Since I don’t have a metal pan, I used a glass pan and reduced heat to 325F right after placing the brownies into the oven. Took 40 minutes to bake. They were just perfect! Thank you so much for this recipe!
Jessica Holmes says
Yay! So glad you enjoyed them! Thank you for the lovely feedback.
Priya says
Did you intentionally leave out salt from the recipe? Also, I tried this recipe today and it turned out dry and cakey, sadly 🙁 I did measure my ingredients. Perhaps could have baked it for a little lesser time. I loved your big batch brownies recipe, so goooood and fudgy
Jessica Holmes says
Hi Priya, feel free to add salt. If they were dry, you must have either added too much flour/cocoa or over baked them. Try baking them for a few minutes less next time!
Megan says
I found these to be on the dry side requiring they be served with ice cream or whipped cream.
Jessica Holmes says
Hey Megan, if they were dry, make sure you measure the flour and cocoa by weight so you don’t accidentally over measure. And try baking them for a few minutes less!
Juliet says
These brownies are so good! The brownie recipe itself is delicious but it’s crazy how simply adding raspberries makes them so much better! Thanks Jessica 🙂
Jessica Holmes says
Yay! So glad you like them!
Garner says
The recipe worked out fine but I wish there was a little more specification the the type of chocolate being used. When you say to add the chocolate to the butter, you didn’t say which one so I ended up adding both.
Jessica Holmes says
Hi Garner, sorry for any confusion. The ingredients in my recipes are used in order if that helps.
Kate says
I had to make a gluten-free dessert, and I decided to follow this recipe, substituting the flour for almond meal. I did it because i wasn’t so confident with gluten-free recipes and figured this would be simple and surely couldn’t go too far wrong. I wasn’t aiming high, but they wound up bringing the house down-so so delicious. I’ve made them 3 times so far and will definitely make again.

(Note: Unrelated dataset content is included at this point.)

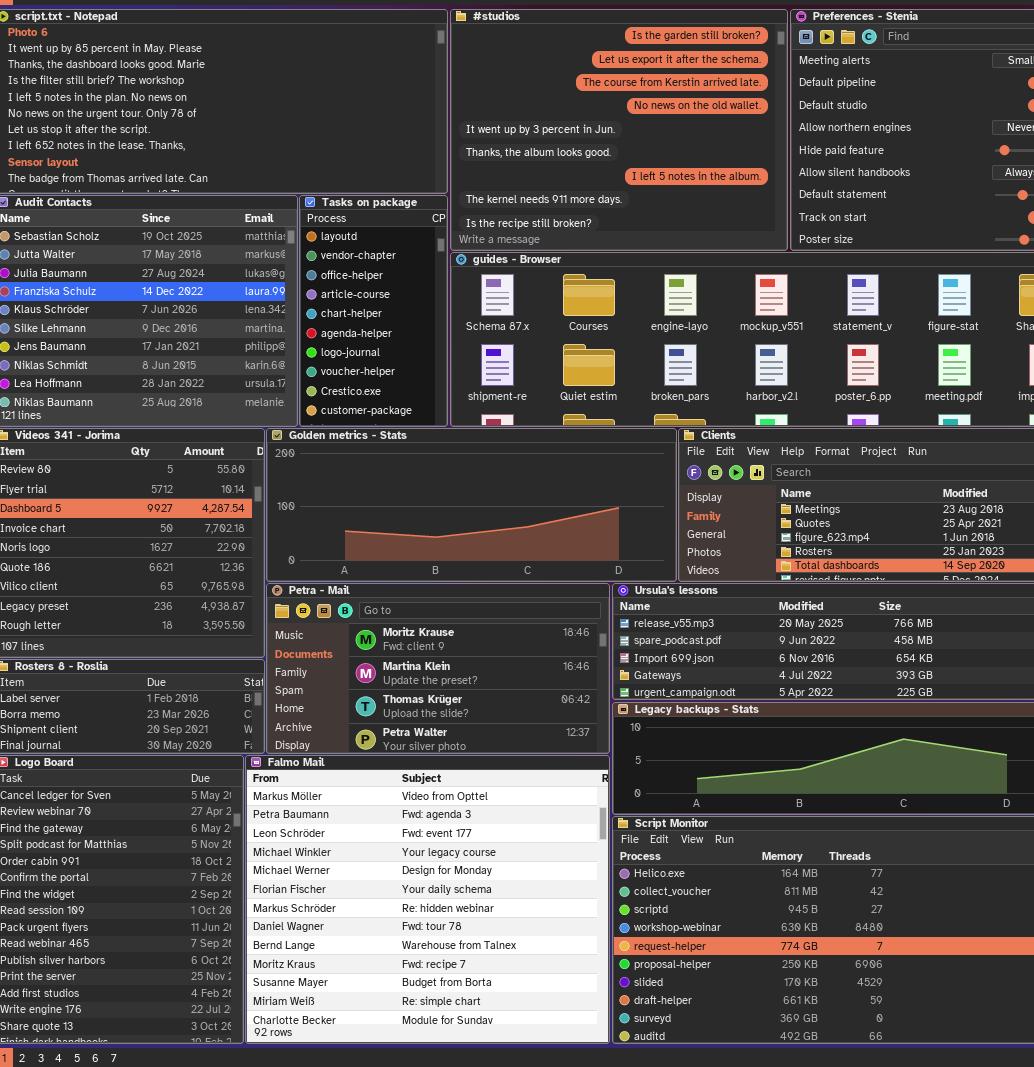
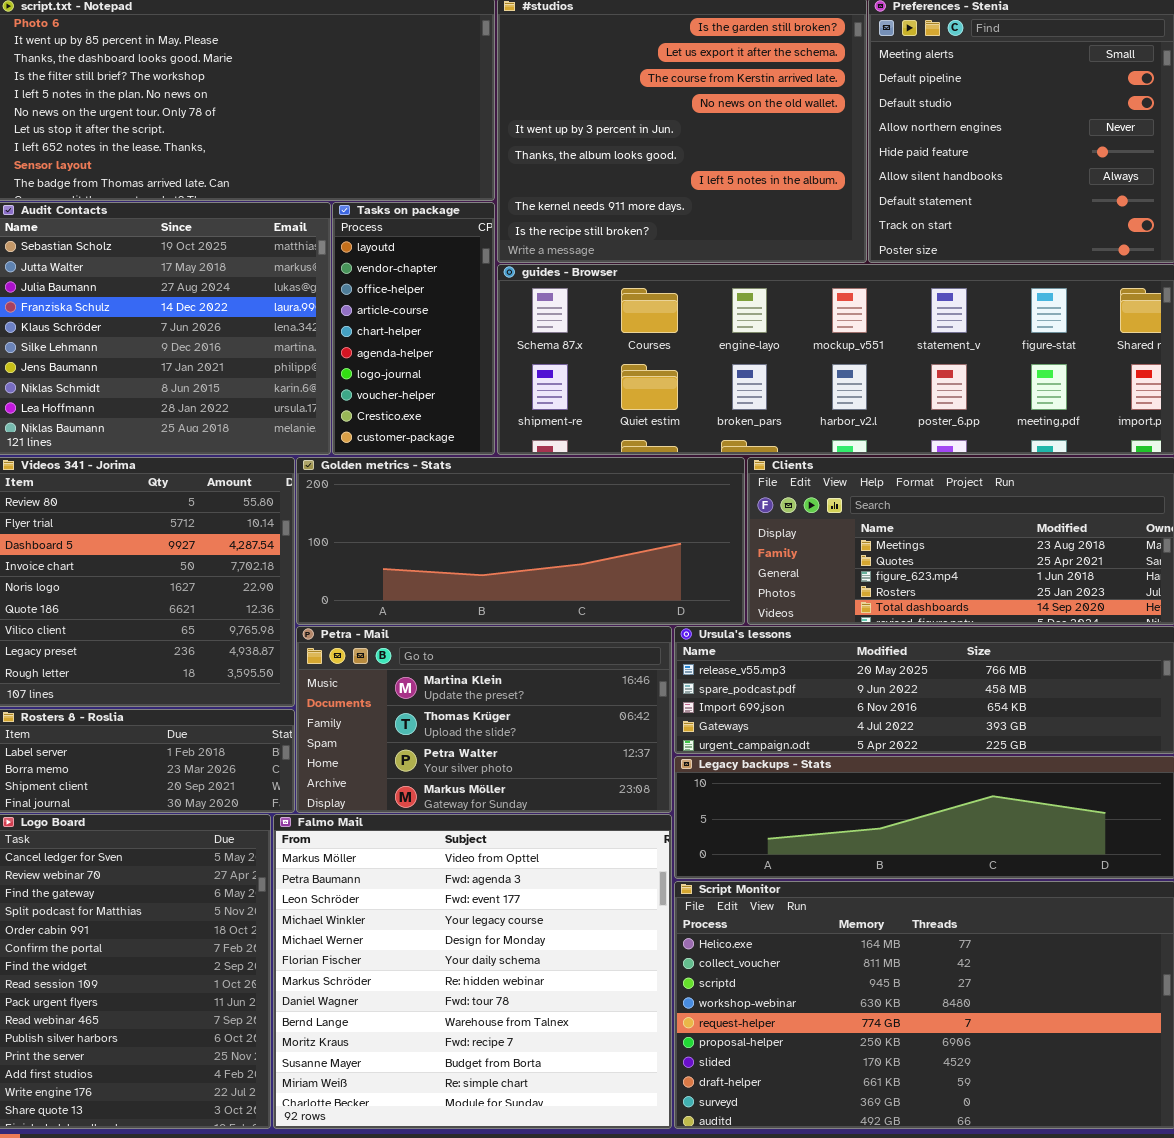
Petra - Mail: [266,583,610,754] -> [296,626,672,813], scrolled down 1 row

Along with the flour/almond meal substitution, I used frozen raspberries instead of fresh berries (just stirred them in while still frozen, worked flawlessly), and I found that for me they needed a fair bit longer than 30mins in the oven.
Jessica Holmes says
Aww wow! So glad you enjoyed it Kate! Thank you for the feedback re: making it gluten free as well.